Causes For Change In The Metabolic Rate

Changes in the metabolic rate can have different causes. Here you’ll find an overview with causes and tipps how to maintain a fast metabolic rate.

Exercise, Stress and Lack of Sleep can Affect your Metabolism

Metabolism refers to the rate at which your body utilizes calories to meet energy demands. The Basal Metabolic Rate (BMR) refers to the number of calories you burn while your body is at rest. Your BMR decreases as you age. This means that when you get older it is harder for your body to burn calories and harder for you to lose weight. A daily routine of cardiovascular exercise can improve your health and fitness and increase your BMR.

Stress has both positive and negative impact on the metabolism. Initially, it increases it to provide extra fuel for the body to react to any stressful situation. Prolonged stress, however, can actually lower the BMR by disrupting the digestive system. Lack of sleep makes you too tired to exercise or to work out intensely. It reduces your BMR. If you reduce the amount of stress in your life and get more sleep each night, your normal BMR will return. Not easy in the modern world, with its fast pace and demands on your time, but it can be done.

  • Exercise
    That exercise increases the BMR is a well known weight loss fact. But did you know that some exercises will cause the body to continue burning calories at a higher rate after the exercise is finished? The amount depends on how hard and how long you exercise.

    For example:
    A 154 pound person runs 8 mph and will burn 320 calories in 20 minutes. If that same person walks 3 mph for an hour, she will burn 235 calories.

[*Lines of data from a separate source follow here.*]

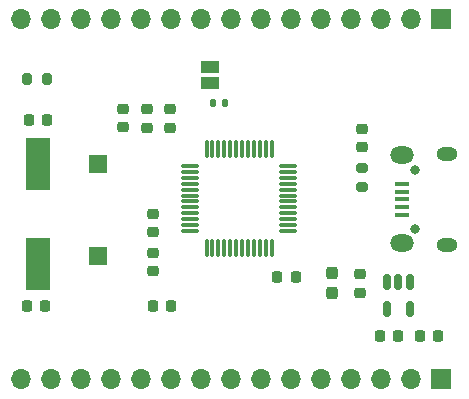
<source format=gbr>
%TF.GenerationSoftware,KiCad,Pcbnew,7.0.5-7.0.5~ubuntu20.04.1*%
%TF.CreationDate,2023-12-02T16:13:28+01:00*%
%TF.ProjectId,ST_prot,53545f70-726f-4742-9e6b-696361645f70,rev?*%
%TF.SameCoordinates,Original*%
%TF.FileFunction,Soldermask,Top*%
%TF.FilePolarity,Negative*%
%FSLAX46Y46*%
G04 Gerber Fmt 4.6, Leading zero omitted, Abs format (unit mm)*
G04 Created by KiCad (PCBNEW 7.0.5-7.0.5~ubuntu20.04.1) date 2023-12-02 16:13:28*
%MOMM*%
%LPD*%
G01*
G04 APERTURE LIST*
G04 Aperture macros list*
%AMRoundRect*
0 Rectangle with rounded corners*
0 $1 Rounding radius*
0 $2 $3 $4 $5 $6 $7 $8 $9 X,Y pos of 4 corners*
0 Add a 4 corners polygon primitive as box body*
4,1,4,$2,$3,$4,$5,$6,$7,$8,$9,$2,$3,0*
0 Add four circle primitives for the rounded corners*
1,1,$1+$1,$2,$3*
1,1,$1+$1,$4,$5*
1,1,$1+$1,$6,$7*
1,1,$1+$1,$8,$9*
0 Add four rect primitives between the rounded corners*
20,1,$1+$1,$2,$3,$4,$5,0*
20,1,$1+$1,$4,$5,$6,$7,0*
20,1,$1+$1,$6,$7,$8,$9,0*
20,1,$1+$1,$8,$9,$2,$3,0*%
G04 Aperture macros list end*
%ADD10RoundRect,0.237500X-0.237500X0.300000X-0.237500X-0.300000X0.237500X-0.300000X0.237500X0.300000X0*%
%ADD11RoundRect,0.225000X0.225000X0.250000X-0.225000X0.250000X-0.225000X-0.250000X0.225000X-0.250000X0*%
%ADD12RoundRect,0.225000X0.250000X-0.225000X0.250000X0.225000X-0.250000X0.225000X-0.250000X-0.225000X0*%
%ADD13RoundRect,0.225000X-0.250000X0.225000X-0.250000X-0.225000X0.250000X-0.225000X0.250000X0.225000X0*%
%ADD14RoundRect,0.225000X-0.225000X-0.250000X0.225000X-0.250000X0.225000X0.250000X-0.225000X0.250000X0*%
%ADD15RoundRect,0.218750X0.218750X0.256250X-0.218750X0.256250X-0.218750X-0.256250X0.218750X-0.256250X0*%
%ADD16RoundRect,0.218750X-0.218750X-0.256250X0.218750X-0.256250X0.218750X0.256250X-0.218750X0.256250X0*%
%ADD17R,1.700000X1.700000*%
%ADD18O,1.700000X1.700000*%
%ADD19R,1.500000X1.000000*%
%ADD20RoundRect,0.135000X-0.135000X-0.185000X0.135000X-0.185000X0.135000X0.185000X-0.135000X0.185000X0*%
%ADD21RoundRect,0.075000X-0.662500X-0.075000X0.662500X-0.075000X0.662500X0.075000X-0.662500X0.075000X0*%
%ADD22RoundRect,0.075000X-0.075000X-0.662500X0.075000X-0.662500X0.075000X0.662500X-0.075000X0.662500X0*%
%ADD23R,2.000000X4.500000*%
%ADD24O,0.800000X0.800000*%
%ADD25R,1.300000X0.450000*%
%ADD26O,1.800000X1.150000*%
%ADD27O,2.000000X1.450000*%
%ADD28RoundRect,0.200000X-0.275000X0.200000X-0.275000X-0.200000X0.275000X-0.200000X0.275000X0.200000X0*%
%ADD29R,1.500000X1.500000*%
%ADD30RoundRect,0.200000X-0.200000X-0.275000X0.200000X-0.275000X0.200000X0.275000X-0.200000X0.275000X0*%
%ADD31RoundRect,0.150000X-0.150000X0.512500X-0.150000X-0.512500X0.150000X-0.512500X0.150000X0.512500X0*%
G04 APERTURE END LIST*
D10*
%TO.C,C1*%
X82169000Y-51956500D03*
X82169000Y-53681500D03*
%TD*%
D11*
%TO.C,C2*%
X87783000Y-57277000D03*
X86233000Y-57277000D03*
%TD*%
D12*
%TO.C,C3*%
X66548000Y-39637000D03*
X66548000Y-38087000D03*
%TD*%
D13*
%TO.C,C4*%
X64516000Y-38074000D03*
X64516000Y-39624000D03*
%TD*%
D11*
%TO.C,C5*%
X79121000Y-52324000D03*
X77571000Y-52324000D03*
%TD*%
D13*
%TO.C,C6*%
X84709000Y-39751000D03*
X84709000Y-41301000D03*
%TD*%
D12*
%TO.C,C7*%
X68453000Y-39650000D03*
X68453000Y-38100000D03*
%TD*%
%TO.C,C8*%
X67056000Y-48514000D03*
X67056000Y-46964000D03*
%TD*%
D14*
%TO.C,C10*%
X56515000Y-38989000D03*
X58065000Y-38989000D03*
%TD*%
D11*
%TO.C,C11*%
X57912000Y-54737000D03*
X56362000Y-54737000D03*
%TD*%
D15*
%TO.C,D1*%
X91186000Y-57277000D03*
X89611000Y-57277000D03*
%TD*%
D16*
%TO.C,D2*%
X67005000Y-54737000D03*
X68580000Y-54737000D03*
%TD*%
D17*
%TO.C,J2*%
X91440000Y-30480000D03*
D18*
X88900000Y-30480000D03*
X86360000Y-30480000D03*
X83820000Y-30480000D03*
X81280000Y-30480000D03*
X78740000Y-30480000D03*
X76200000Y-30480000D03*
X73660000Y-30480000D03*
X71120000Y-30480000D03*
X68580000Y-30480000D03*
X66040000Y-30480000D03*
X63500000Y-30480000D03*
X60960000Y-30480000D03*
X58420000Y-30480000D03*
X55880000Y-30480000D03*
%TD*%
D19*
%TO.C,JP1*%
X71882000Y-34544000D03*
X71882000Y-35844000D03*
%TD*%
D20*
%TO.C,R2*%
X72134000Y-37592000D03*
X73154000Y-37592000D03*
%TD*%
D21*
%TO.C,U2*%
X70161000Y-42887000D03*
X70161000Y-43387000D03*
X70161000Y-43887000D03*
X70161000Y-44387000D03*
X70161000Y-44887000D03*
X70161000Y-45387000D03*
X70161000Y-45887000D03*
X70161000Y-46387000D03*
X70161000Y-46887000D03*
X70161000Y-47387000D03*
X70161000Y-47887000D03*
X70161000Y-48387000D03*
D22*
X71573500Y-49799500D03*
X72073500Y-49799500D03*
X72573500Y-49799500D03*
X73073500Y-49799500D03*
X73573500Y-49799500D03*
X74073500Y-49799500D03*
X74573500Y-49799500D03*
X75073500Y-49799500D03*
X75573500Y-49799500D03*
X76073500Y-49799500D03*
X76573500Y-49799500D03*
X77073500Y-49799500D03*
D21*
X78486000Y-48387000D03*
X78486000Y-47887000D03*
X78486000Y-47387000D03*
X78486000Y-46887000D03*
X78486000Y-46387000D03*
X78486000Y-45887000D03*
X78486000Y-45387000D03*
X78486000Y-44887000D03*
X78486000Y-44387000D03*
X78486000Y-43887000D03*
X78486000Y-43387000D03*
X78486000Y-42887000D03*
D22*
X77073500Y-41474500D03*
X76573500Y-41474500D03*
X76073500Y-41474500D03*
X75573500Y-41474500D03*
X75073500Y-41474500D03*
X74573500Y-41474500D03*
X74073500Y-41474500D03*
X73573500Y-41474500D03*
X73073500Y-41474500D03*
X72573500Y-41474500D03*
X72073500Y-41474500D03*
X71573500Y-41474500D03*
%TD*%
D23*
%TO.C,Y1*%
X57277000Y-42681000D03*
X57277000Y-51181000D03*
%TD*%
D24*
%TO.C,J1*%
X89198000Y-48220000D03*
X89198000Y-43220000D03*
D25*
X88098000Y-47020000D03*
X88098000Y-46370000D03*
X88098000Y-45720000D03*
X88098000Y-45070000D03*
X88098000Y-44420000D03*
D26*
X91948000Y-49595000D03*
D27*
X88148000Y-49445000D03*
X88148000Y-41995000D03*
D26*
X91948000Y-41845000D03*
%TD*%
D13*
%TO.C,C9*%
X67056000Y-50266000D03*
X67056000Y-51816000D03*
%TD*%
D28*
%TO.C,R4*%
X84709000Y-43053000D03*
X84709000Y-44703000D03*
%TD*%
D17*
%TO.C,J3*%
X91440000Y-60960000D03*
D18*
X88900000Y-60960000D03*
X86360000Y-60960000D03*
X83820000Y-60960000D03*
X81280000Y-60960000D03*
X78740000Y-60960000D03*
X76200000Y-60960000D03*
X73660000Y-60960000D03*
X71120000Y-60960000D03*
X68580000Y-60960000D03*
X66040000Y-60960000D03*
X63500000Y-60960000D03*
X60960000Y-60960000D03*
X58420000Y-60960000D03*
X55880000Y-60960000D03*
%TD*%
D13*
%TO.C,C12*%
X84582000Y-52057000D03*
X84582000Y-53607000D03*
%TD*%
D29*
%TO.C,SW2*%
X62357000Y-50509000D03*
X62357000Y-42709000D03*
%TD*%
D30*
%TO.C,R5*%
X56389000Y-35560000D03*
X58039000Y-35560000D03*
%TD*%
D31*
%TO.C,U3*%
X88773000Y-52716000D03*
X87823000Y-52716000D03*
X86873000Y-52716000D03*
X86873000Y-54991000D03*
X88773000Y-54991000D03*
%TD*%
M02*

</source>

    Walking or jogging will restore the BMR within 60 minutes, meaning that, at best, you will lose 10-30 additional calories during your recovery period. Low-intensity exercise training does have a plus side. Studies have shown that fat oxidation increases by 40%. High-intensity exercise training, on the other hand, does not affect fat oxidation, but you will continue burning calories at the accelerated rate well into the next morning. So which form of exercise should you choose? Experts say that low-intensity exercise is preferable because the risk of musculoskeletal injuries is lower and you are more likely to stay with a low intensity exercise program.

  • Stress
    During periods of stress, the hypothalamus instructs the adrenal glands to release epinephrine (adrenaline), norepinephrine and cortisol into the bloodstream to speed up heart rate, respiration, blood pressure, and metabolism. Epinephrine breaks down glycogen into glucose in the liver. Both hormones increase circulating free fatty acids. The extra glucose and fatty acids are used by the body as fuel in times of stress.

    Prolonged stress disrupts the digestive system. The stomach produces excessive amounts of digestive acids. Irritable bowel syndrome develops when the smooth muscular contractions that move food along the large become spastic. When the abdomen becomes bloated, a person experiences cramping, constipation and diarrhea. Studies suggest that stress may make a person more susceptible to peptic ulcers or sustain existing ulcers. Stress has also been related to increased flare-ups of ulcerative colitis. Such conditions serve to lower the BMR. If the stress is removed, the body improves and the Basal Metabolism is raised.

  • Lack of Sleep
    The lack of sleep has been shown to change hormone levels in the body. As sleep decreases, the adrenal gland produces more of the hormone cortisol. It regulates appetite and when its levels increase people continue to feel hungry despite being full. Lack of sleep also causes levels of growth hormone to decline.

    This results in following consequences:

    • Reduction of muscle mass and strength
    • Increase of fat tissue
    • Weakening of the immune system

    Insulin is a hormone produced by the pancreas to carry sugar (glucose) from the blood to the muscles and other tissues within the body. Insulin levels increase when the body does not get enough sleep. Because insulin causes sugars to be stored as fats, increased insulin makes weight control difficult. Sleep deprived individuals often eat candy or cookies when they feel their energy level dropping. As their blood sugar rises, energy returns, but the unneeded calories are converted to fat.

    Tired people burn fewer calories because they lack the energy to exercise or work out intensely. They may exercise the same duration as a rested person, but they will burn fewer calories. Getting enough sleep reduces the effects of increased cortisol levels.

  • Age
    When we get older, our metabolism decreases which makes it more difficult for us to maintain or lose weight. But there are a lot more factors that influence the metabolism. When we turn 30 our physical abilities will decline throughout our life. It depends on your fitness level and your lifestyle how fast the decrease will happen.

    • Decrease in reaction an slower performance of tasks is about 15%
    • Lung capacity will decrease approximately 40 %
    • Reduction of muscles circa 40 to 50%

    Because of less activity and a slower metabolism will the fat cells increase. When you train regularly you could slower the metabolism decrease.